The Times article appeared just days after CIA and Defense Intelligence Agency experts determined that Saeed was unreliable after a poor performance in a CIA-administered polygraph test, U.S. officials said. When members of the Iraq Survey Group, currently conducting the search for evidence of prewar Iraq’s alleged WMD efforts, took Saeed back to Iraq earlier this year, he was unable to identify a single site associated with weapons of mass destruction.

“The overall impression was that he was trying to pass information far beyond his area of expertise,” a senior U.S. official said.

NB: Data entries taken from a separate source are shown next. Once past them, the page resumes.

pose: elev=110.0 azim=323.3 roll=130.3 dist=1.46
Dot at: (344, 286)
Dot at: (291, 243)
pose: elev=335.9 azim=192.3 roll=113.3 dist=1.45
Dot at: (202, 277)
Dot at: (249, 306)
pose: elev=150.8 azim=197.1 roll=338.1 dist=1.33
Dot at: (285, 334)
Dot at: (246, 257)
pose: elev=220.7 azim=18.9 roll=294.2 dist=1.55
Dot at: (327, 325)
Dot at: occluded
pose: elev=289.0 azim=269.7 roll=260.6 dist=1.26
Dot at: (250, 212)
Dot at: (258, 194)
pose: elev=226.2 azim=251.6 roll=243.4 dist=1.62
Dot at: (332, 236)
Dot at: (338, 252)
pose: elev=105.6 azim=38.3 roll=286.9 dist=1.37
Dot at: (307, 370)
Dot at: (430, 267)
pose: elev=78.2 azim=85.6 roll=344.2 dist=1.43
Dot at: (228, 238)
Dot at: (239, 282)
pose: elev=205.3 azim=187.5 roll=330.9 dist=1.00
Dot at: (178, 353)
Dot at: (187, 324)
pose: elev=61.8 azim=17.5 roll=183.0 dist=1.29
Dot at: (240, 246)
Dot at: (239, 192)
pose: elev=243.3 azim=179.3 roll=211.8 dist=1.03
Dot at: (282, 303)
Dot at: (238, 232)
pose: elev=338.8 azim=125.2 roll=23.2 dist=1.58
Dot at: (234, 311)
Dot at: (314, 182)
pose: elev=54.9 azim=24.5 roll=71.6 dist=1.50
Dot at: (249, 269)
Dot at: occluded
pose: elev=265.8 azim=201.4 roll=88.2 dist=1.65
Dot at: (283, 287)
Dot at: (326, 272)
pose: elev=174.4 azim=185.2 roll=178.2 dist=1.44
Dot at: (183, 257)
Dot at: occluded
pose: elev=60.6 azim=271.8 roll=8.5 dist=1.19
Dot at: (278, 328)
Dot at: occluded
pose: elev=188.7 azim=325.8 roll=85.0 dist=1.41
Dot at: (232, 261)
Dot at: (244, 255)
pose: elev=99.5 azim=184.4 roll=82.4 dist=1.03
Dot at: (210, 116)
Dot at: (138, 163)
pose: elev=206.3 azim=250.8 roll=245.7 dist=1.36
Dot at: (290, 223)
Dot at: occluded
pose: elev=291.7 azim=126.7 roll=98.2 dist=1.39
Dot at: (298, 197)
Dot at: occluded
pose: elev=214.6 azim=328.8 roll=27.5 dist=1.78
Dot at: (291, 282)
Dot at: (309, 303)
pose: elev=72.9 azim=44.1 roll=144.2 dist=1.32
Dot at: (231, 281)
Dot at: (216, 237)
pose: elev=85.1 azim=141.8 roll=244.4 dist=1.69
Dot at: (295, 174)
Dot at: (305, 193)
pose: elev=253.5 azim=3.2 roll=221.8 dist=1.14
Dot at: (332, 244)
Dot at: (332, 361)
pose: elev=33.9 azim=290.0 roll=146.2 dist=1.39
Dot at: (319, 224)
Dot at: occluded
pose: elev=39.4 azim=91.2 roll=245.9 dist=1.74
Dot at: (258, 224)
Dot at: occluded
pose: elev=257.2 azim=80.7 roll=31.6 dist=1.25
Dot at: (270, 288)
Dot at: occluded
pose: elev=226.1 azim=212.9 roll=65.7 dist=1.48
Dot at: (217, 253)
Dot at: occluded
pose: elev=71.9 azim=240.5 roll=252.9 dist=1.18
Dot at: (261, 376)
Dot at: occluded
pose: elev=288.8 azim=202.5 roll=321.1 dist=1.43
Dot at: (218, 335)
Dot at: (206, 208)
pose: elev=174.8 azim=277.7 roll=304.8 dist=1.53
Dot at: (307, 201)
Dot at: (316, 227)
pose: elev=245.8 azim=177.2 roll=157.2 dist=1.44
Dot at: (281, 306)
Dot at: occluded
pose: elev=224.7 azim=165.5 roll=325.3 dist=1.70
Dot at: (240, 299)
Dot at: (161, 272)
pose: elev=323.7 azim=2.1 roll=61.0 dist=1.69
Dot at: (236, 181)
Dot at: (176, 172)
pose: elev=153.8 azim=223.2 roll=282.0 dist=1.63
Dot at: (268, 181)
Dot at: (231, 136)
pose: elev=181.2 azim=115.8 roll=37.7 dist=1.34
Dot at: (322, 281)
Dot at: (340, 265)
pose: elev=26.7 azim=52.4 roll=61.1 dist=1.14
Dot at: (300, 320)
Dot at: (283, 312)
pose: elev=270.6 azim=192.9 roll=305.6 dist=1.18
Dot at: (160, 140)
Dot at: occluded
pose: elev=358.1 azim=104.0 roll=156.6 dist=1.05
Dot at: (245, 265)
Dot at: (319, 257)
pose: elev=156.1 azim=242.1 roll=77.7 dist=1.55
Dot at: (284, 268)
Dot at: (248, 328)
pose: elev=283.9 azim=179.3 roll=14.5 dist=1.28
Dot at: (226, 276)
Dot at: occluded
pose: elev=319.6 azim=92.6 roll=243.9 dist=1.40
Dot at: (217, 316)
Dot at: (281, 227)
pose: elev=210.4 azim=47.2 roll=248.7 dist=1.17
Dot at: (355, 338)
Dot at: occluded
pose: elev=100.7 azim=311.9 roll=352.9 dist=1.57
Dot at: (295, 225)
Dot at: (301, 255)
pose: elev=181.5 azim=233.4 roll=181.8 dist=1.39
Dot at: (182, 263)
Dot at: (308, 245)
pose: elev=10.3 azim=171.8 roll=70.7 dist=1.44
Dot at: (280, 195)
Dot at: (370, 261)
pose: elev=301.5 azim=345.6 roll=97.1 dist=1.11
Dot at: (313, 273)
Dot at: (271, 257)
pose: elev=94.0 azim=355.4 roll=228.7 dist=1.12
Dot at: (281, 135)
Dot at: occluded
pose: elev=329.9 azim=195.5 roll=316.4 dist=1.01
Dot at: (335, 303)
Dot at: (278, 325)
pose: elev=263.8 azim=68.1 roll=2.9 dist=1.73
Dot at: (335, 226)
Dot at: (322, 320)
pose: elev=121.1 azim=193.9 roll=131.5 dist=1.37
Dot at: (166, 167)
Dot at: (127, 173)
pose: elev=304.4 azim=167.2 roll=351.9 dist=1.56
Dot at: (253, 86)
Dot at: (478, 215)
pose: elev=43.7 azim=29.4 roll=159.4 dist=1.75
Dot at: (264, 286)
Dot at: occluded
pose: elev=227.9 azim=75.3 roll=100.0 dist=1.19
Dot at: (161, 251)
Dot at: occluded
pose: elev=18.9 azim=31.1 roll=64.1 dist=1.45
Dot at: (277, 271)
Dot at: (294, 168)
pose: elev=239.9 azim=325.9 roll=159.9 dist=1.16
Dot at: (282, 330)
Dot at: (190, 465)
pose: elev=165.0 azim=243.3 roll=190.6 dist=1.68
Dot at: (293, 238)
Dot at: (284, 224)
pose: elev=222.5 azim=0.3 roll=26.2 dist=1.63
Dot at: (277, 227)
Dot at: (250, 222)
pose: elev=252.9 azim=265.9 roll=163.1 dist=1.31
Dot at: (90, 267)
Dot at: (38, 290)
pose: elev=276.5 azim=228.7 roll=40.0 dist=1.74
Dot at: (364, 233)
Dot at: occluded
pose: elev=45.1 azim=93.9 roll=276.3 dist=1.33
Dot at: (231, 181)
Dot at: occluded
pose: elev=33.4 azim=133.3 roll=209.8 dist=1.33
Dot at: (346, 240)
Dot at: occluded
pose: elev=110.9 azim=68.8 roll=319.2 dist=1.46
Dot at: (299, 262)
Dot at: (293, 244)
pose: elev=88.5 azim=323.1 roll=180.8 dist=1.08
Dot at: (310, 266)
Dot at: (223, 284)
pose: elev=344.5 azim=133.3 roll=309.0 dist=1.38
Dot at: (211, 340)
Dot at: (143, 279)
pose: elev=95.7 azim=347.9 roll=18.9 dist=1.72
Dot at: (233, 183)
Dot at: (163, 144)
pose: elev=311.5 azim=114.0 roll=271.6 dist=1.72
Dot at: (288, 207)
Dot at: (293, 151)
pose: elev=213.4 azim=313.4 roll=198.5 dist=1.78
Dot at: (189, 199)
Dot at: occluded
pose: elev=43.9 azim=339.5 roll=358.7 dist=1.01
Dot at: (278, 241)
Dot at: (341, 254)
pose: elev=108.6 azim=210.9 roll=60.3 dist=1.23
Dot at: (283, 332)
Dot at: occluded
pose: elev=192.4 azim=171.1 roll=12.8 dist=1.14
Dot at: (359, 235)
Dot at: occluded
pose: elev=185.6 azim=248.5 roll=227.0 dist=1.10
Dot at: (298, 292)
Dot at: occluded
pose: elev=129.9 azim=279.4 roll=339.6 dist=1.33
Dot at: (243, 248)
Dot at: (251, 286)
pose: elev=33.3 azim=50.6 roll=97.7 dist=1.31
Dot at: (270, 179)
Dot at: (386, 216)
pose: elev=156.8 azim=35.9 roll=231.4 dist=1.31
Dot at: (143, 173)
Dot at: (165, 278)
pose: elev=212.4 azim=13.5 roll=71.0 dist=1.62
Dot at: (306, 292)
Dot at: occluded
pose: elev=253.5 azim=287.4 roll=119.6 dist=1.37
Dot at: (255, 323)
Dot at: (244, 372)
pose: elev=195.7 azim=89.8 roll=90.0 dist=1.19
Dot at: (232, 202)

Saeed was made available to U.S. intelligence through the Iraqi National Congress, a former opposition group that has been heavily criticized for providing inaccurate information on prewar Iraq’s alleged WMD efforts (Jonathan Landay, Philadelphia Inquirer, May 18). 

U.S. officials said yesterday that the Defense Department would cease by the end of June paying the group more than $300,000 per month for information-collecting activities, the London Independent reported.

“After 30 June, we expect all funding by U.S. agencies to be ceased because the Iraqi government will be sovereign,” INC spokesman Entifadh Qanbar said (Andrew Buncombe, London Independent, May 19).

Sarin

Meanwhile, Defense Department officials said yesterday that an artillery shell used in a roadside bombing in Iraq this week contained about a gallon of sarin, according to the New York Post (see GSN, May 18).

Two preliminary tests have been conducted on the shell and further testing still needs to be performed at a U.S. laboratory before a conclusion can be made, officials said. The preliminary findings were alarming enough, however, that U.S. military teams are investigating the shell’s origins amid concerns that militants in Iraq may be planning to conduct attacks using Iraq’s alleged prewar WMD stockpile, the Post reported.

“Not only have we found weapons of mass destruction, but they are in the hands of the exact people we don’t want them in the hands of. They may use them and not know what they have,” Senator Rick Santorum (R-Pa.) said.

A gallon of sarin could kill hundreds of people if used in an enclosed space such as a subway station or building, according to Michael Powers of the Chemical and Biological Arms Control Institute (Niles Lathem, New York Post, May 19).